Appendix B. Advice for Engaging in Online Conversations
Engage Regularly and Respond Quickly
In social media, conversations take place over minutes or hours, not weeks or months. If you decide to engage in conversation using social media, be sure you can respond quickly and with all the facts. Even if your reaction is “we can’t provide an answer yet,” providing some response quickly is part of the excellent customer service everyone should receive when talking to you. If you host a blog, be sure you dedicate resources to provide new content regularly.
Ask for Input When You Need It
It’s great to involve citizens in the governing process by asking for ideas or input. Before you do, make sure you’re asking about an issue to which you can actually respond. For example, you may want to ask whether your visitors would find a new website feature helpful, but you would avoid asking whether another agency’s website should be redesigned. The public expects us to operate government effectively, and part of doing that is asking for feedback when appropriate.

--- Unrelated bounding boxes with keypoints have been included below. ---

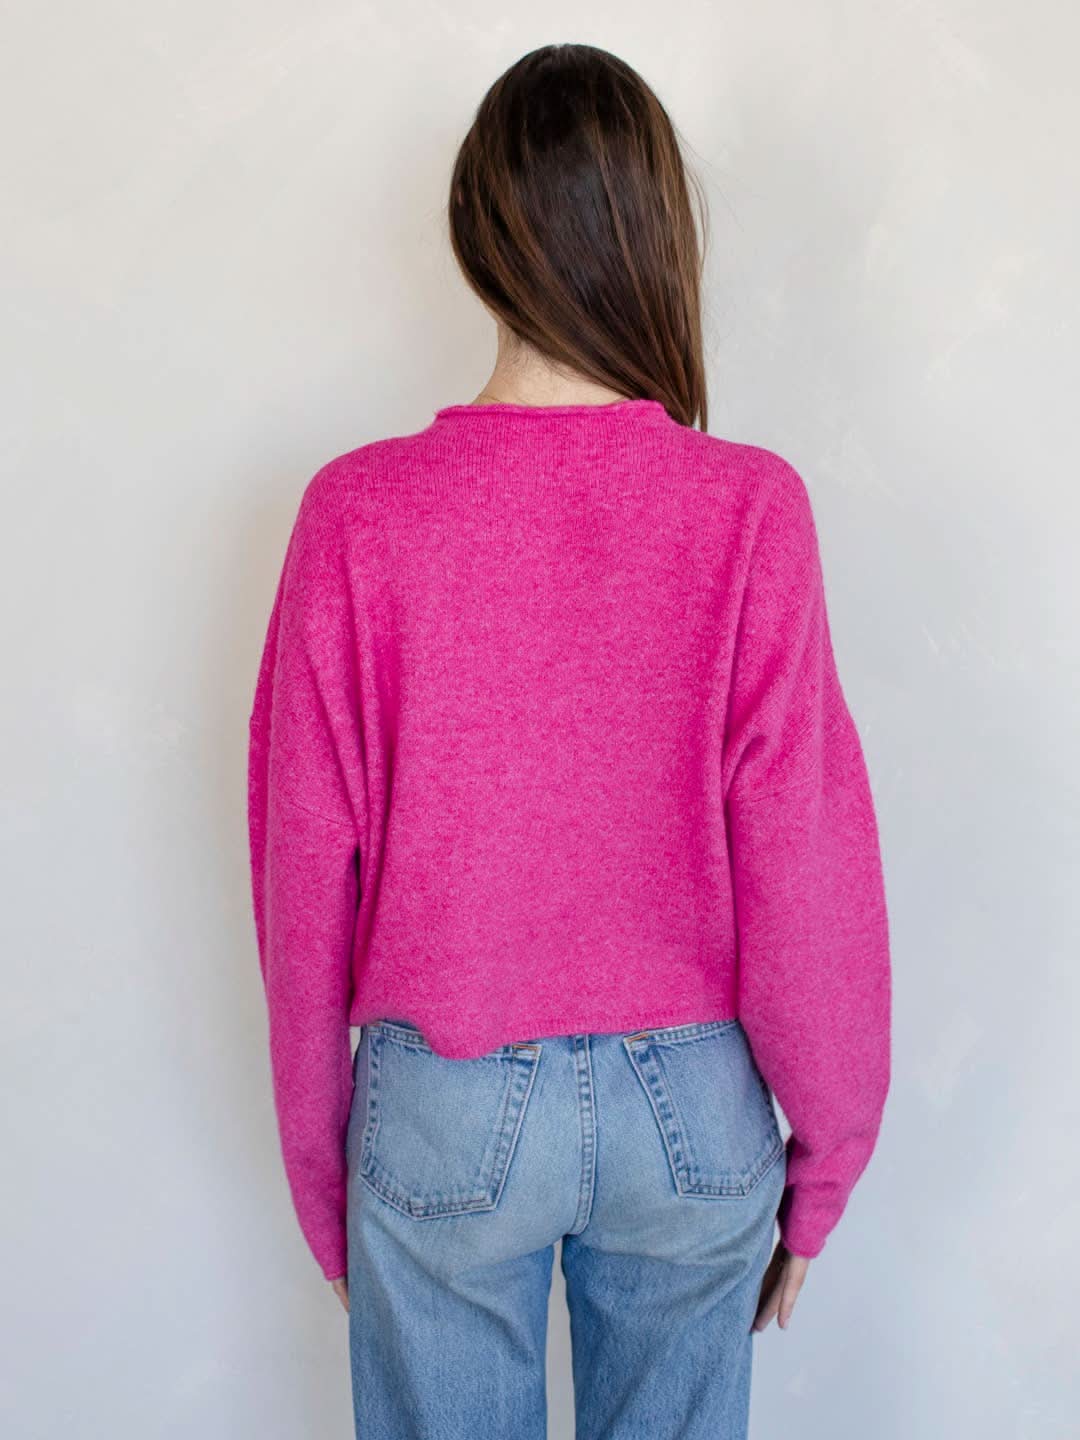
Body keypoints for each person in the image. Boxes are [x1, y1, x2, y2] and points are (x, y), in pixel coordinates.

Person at [246, 41, 891, 1440]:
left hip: (441, 1108)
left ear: (479, 240)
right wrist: (824, 1163)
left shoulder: (359, 516)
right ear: (660, 240)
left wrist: (323, 1175)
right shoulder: (748, 511)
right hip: (697, 1108)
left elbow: (303, 875)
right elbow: (808, 862)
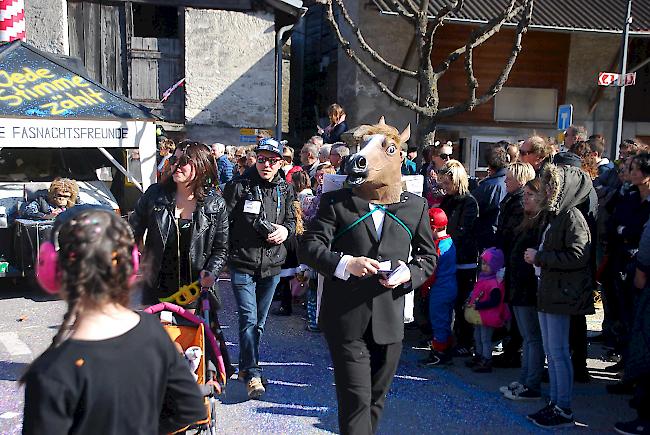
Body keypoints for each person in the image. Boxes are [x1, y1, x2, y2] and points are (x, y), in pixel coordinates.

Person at [299, 122, 437, 435]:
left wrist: (407, 274)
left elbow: (427, 258)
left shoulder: (415, 207)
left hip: (390, 319)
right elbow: (310, 246)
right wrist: (345, 263)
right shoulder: (337, 203)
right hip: (346, 318)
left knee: (375, 399)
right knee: (355, 399)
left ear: (399, 159)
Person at [22, 207, 206, 434]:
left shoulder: (51, 373)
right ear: (130, 266)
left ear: (53, 270)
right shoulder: (153, 332)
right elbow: (189, 407)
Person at [222, 137, 296, 399]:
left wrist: (285, 232)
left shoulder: (285, 189)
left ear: (280, 163)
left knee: (259, 324)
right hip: (243, 262)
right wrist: (222, 256)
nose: (266, 165)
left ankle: (244, 367)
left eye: (272, 161)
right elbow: (224, 222)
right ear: (255, 159)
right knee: (249, 319)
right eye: (262, 159)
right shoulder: (239, 186)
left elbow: (291, 219)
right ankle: (253, 373)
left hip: (272, 265)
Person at [524, 164, 594, 428]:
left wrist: (539, 257)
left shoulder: (572, 216)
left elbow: (579, 255)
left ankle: (562, 407)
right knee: (553, 353)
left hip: (560, 293)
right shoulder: (557, 216)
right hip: (550, 290)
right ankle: (555, 403)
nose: (549, 189)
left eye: (554, 185)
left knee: (558, 352)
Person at [129, 143, 229, 311]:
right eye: (174, 159)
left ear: (202, 166)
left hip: (194, 291)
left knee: (188, 336)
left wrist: (211, 273)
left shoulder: (215, 204)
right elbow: (132, 230)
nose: (176, 165)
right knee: (155, 336)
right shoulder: (155, 194)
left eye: (184, 161)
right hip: (155, 288)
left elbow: (221, 249)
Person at [501, 178, 546, 401]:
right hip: (517, 285)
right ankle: (525, 380)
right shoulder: (526, 221)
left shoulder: (541, 223)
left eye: (531, 195)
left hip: (529, 288)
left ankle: (532, 384)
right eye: (525, 194)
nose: (525, 199)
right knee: (528, 337)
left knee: (532, 338)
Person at [492, 162, 535, 369]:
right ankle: (511, 348)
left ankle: (513, 351)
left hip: (515, 260)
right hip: (508, 257)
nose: (505, 180)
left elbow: (512, 233)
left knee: (516, 311)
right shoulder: (510, 200)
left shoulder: (519, 204)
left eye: (509, 177)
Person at [439, 160, 479, 357]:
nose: (445, 188)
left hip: (464, 258)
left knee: (463, 301)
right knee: (451, 301)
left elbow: (463, 231)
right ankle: (451, 337)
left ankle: (465, 341)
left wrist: (447, 240)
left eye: (448, 184)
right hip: (449, 256)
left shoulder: (469, 202)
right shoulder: (448, 200)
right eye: (443, 184)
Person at [419, 208, 457, 367]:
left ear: (433, 228)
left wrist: (423, 288)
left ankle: (439, 353)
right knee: (445, 320)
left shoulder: (439, 247)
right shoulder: (449, 241)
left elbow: (431, 272)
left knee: (438, 321)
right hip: (448, 287)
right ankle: (446, 349)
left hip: (440, 289)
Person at [464, 248, 509, 373]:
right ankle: (478, 356)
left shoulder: (495, 283)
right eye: (483, 264)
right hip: (480, 315)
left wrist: (479, 305)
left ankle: (486, 359)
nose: (484, 267)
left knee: (485, 339)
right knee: (477, 336)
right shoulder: (484, 278)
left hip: (488, 316)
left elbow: (495, 301)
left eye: (487, 264)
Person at [471, 146, 508, 251]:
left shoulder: (489, 186)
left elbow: (472, 205)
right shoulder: (508, 180)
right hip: (499, 235)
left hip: (487, 236)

It’s great to share as much useful information as you reasonably can, so that citizens understand what their government is doing and why. However, every day, we're trusted with information that isn’t appropriate for sharing with the public, such as the status of an ongoing procurement or negotiations over a building lease. If you’re unsure whether something can be shared, talk to your supervisor, security manager or send your question to firstname.lastname@example.org.
Engage for Accuracy, not Argument
Because of the many important issues GSA handles, there’s a lot of conversation about us online. For example, head to Twitter.com and search for “General Services Administration” to see what people are saying about us right now. If you see misrepresentations made about us in social media, you can certainly use your social media site or someone else’s to point out the error and provide correct facts. Make sure your position is factual, and your tone is not disparaging or argumentative.
Admit Mistakes Quickly
Part of honestly engaging with citizens is admitting when you’ve made an error. If you make an error, be upfront and correct it quickly. If you choose to modify something you said earlier, make clear what you're modifying, and make it clear that you've done so (for example, by using
strikethru strikethrough text). Nobody expects you to never make a mistake, but they do expect you to be honest about it.
Remember This Rule of Thumb
Say to citizens on social media only what you would say on the phone or in other official communications. There are always consequences to what you write. If you’re unsure about something, discuss your proposed post with your supervisor.